Ingles, Raymond Raymond.Ingles at compuware.com
Wed Jan 30 13:16:28 EST 2008


> From: Aaron Kulkis

> >  Well, the difference to the end-user is kind of academic.
>  > Either way, you need a particular set of cards to play the
>  > game, or you're SOL.

> But modern windows games are written against the ActiveX
> API. .. as more cards meet the minimum PERFORMANCE
> specifications of the game, they too can be used to
> play the game.

 Er, sort of. It's the same game as before - on a higher level, true, but
from a practical perspective a specific set of cards are needed for the
games. (It's DirectX, BTW - ActiveX is the horribly insecure web browser
plugin scheme.)

> ActiveX is hardware neutral -- if it wasn't, then Windows games from 3
> years ago which required what was then bleeding-edge hardware would be
> completely unplayable on a new system with today's bleeding-edge
> hardware.

 Emulation changes that somewhat. I can run Atari 2600 games on my Palm
Pilot. I can run old DOS games without anything resembling an ISA Soundblaster
card in the box. But yes, having an abstracted API helps a lot. The problem is,
the DirectX API abstraction layer is paper-thin. Entirely too much dependence
on the underlying hardware leaks through.

 Consider "Hardware Transform and Lighting", a key feature of modern games;
essentially, matrix processing to handle large numbers of vertexes and polygons.
In OpenGL, you don't have to do anything special to get the benefit of Hardware
T&L - you just use the standard OpenGL calls, and if they're hardware-accelerated
they'll operate much faster. In DirectX, you have to have entirely different
code paths.

> the game writer is writing for specific on-card capabilities...which again, is
> NOT the same as writing for a specific hardware implementation (such as the
> color palette begins at memory location 0xABCDEF00)

 It's a bit higher-level than hardcoded memory addresses, yes. But the implementation
that Microsoft did - DirectX - leaves so much to be desired.

 In a way, you're right - it's possible, for example, to implement DirectX on top
of OpenGL, as Wine does. However, because of the hardware lumps poking up through
the API, it's *much* tougher than the converse, implenting OpenGL on top of DirectX.
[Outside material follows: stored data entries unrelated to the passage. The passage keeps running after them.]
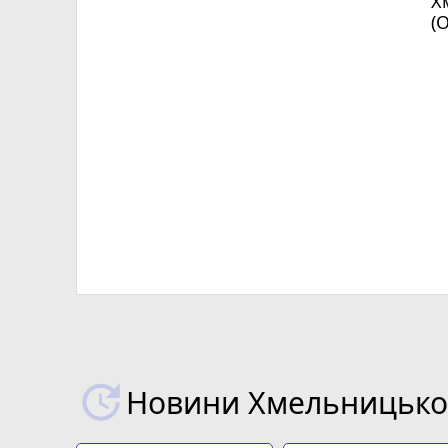
Х
(
Новини Хмельницьког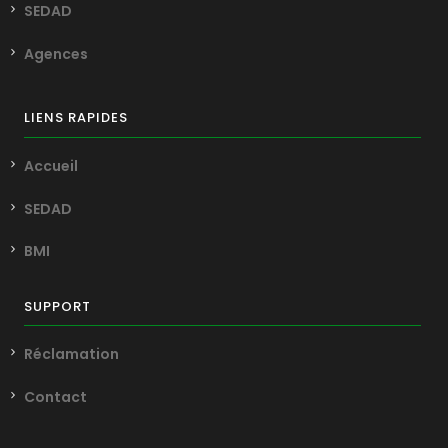
SEDAD
Agences
LIENS RAPIDES
Accueil
SEDAD
BMI
SUPPORT
Réclamation
Contact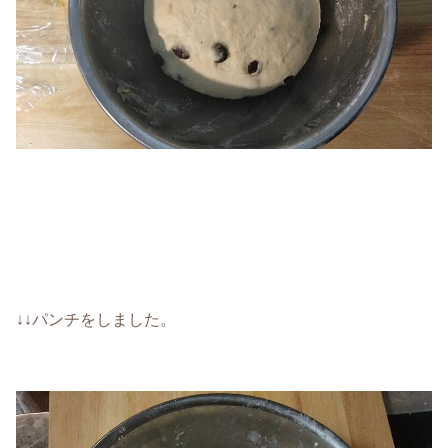
↓↓パンチをしました。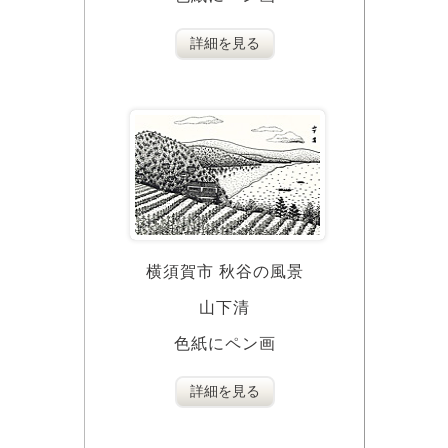
詳細を見る
横須賀市 秋谷の風景
山下清
色紙にペン画
詳細を見る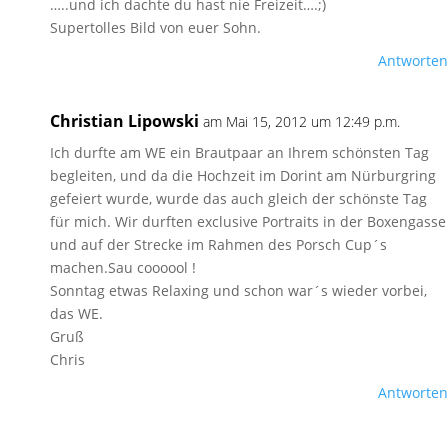
…..und ich dachte du hast nie Freizeit….;)
Supertolles Bild von euer Sohn.
Antworten
Christian Lipowski
am Mai 15, 2012 um 12:49 p.m.
Ich durfte am WE ein Brautpaar an Ihrem schönsten Tag
begleiten, und da die Hochzeit im Dorint am Nürburgring
gefeiert wurde, wurde das auch gleich der schönste Tag
für mich. Wir durften exclusive Portraits in der Boxengasse
und auf der Strecke im Rahmen des Porsch Cup´s
machen.Sau coooool !
Sonntag etwas Relaxing und schon war´s wieder vorbei,
das WE.
Gruß
Chris
Antworten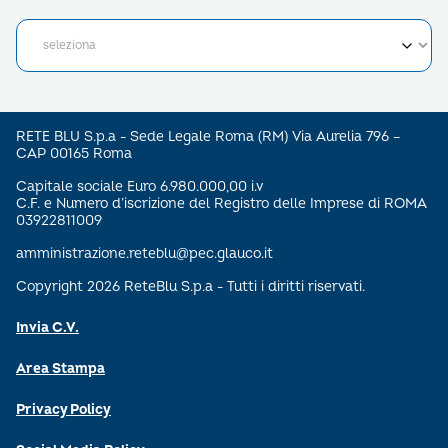
RETE BLU S.p.a - Sede Legale Roma (RM) Via Aurelia 796 –
CAP 00165 Roma
Capitale sociale Euro 6.980.000,00 i.v
C.F. e Numero d’iscrizione del Registro delle Imprese di ROMA
03922811009
amministrazione.reteblu@pec.glauco.it
Copyright 2026 ReteBlu S.p.a - Tutti i diritti riservati.
Invia C.V.
Area Stampa
Privacy Policy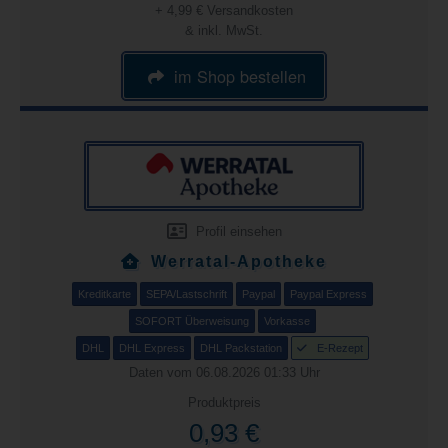
+ 4,99 € Versandkosten
& inkl. MwSt.
im Shop bestellen
Profil einsehen
Werratal-Apotheke
Kreditkarte
SEPA/Lastschrift
Paypal
Paypal Express
SOFORT Überweisung
Vorkasse
DHL
DHL Express
DHL Packstation
E-Rezept
Daten vom 06.08.2026 01:33 Uhr
Produktpreis
0,93 €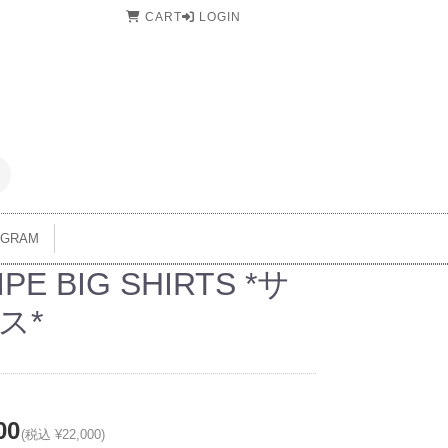
CART
LOGIN
AGRAM
IPE BIG SHIRTS *サ
ス*
00
(税込 ¥22,000)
> That's the WHOLE PURPOSE of an operating system --
> to abstract common, mass-produced hardware, so that
> they are roughly interchangeable, to the extent of
> the capabilities of the hardware (Nobody would expect
> a 360x360 dpi CMYK printer to produce output on par
> with a 1440x720 CcMmYK printer. And nobody expects
> a 5 ppm printer to produce output at the speed of a
> 20 ppm printer.)

 That's a decent analogy... except imagine that the call to produce a red dot on the
low-res printer was entirely different from the call to produce a red dot on the
high-res printer. DirectX forces that kind of knowledge onto the programmer in a
rather large number of cases. It's gotten much better since the days Carmack slammed
it - from what I hear, DirectX 9 is not half bad - but it's been a long, hard road
to that point and the transition isn't quite complete yet.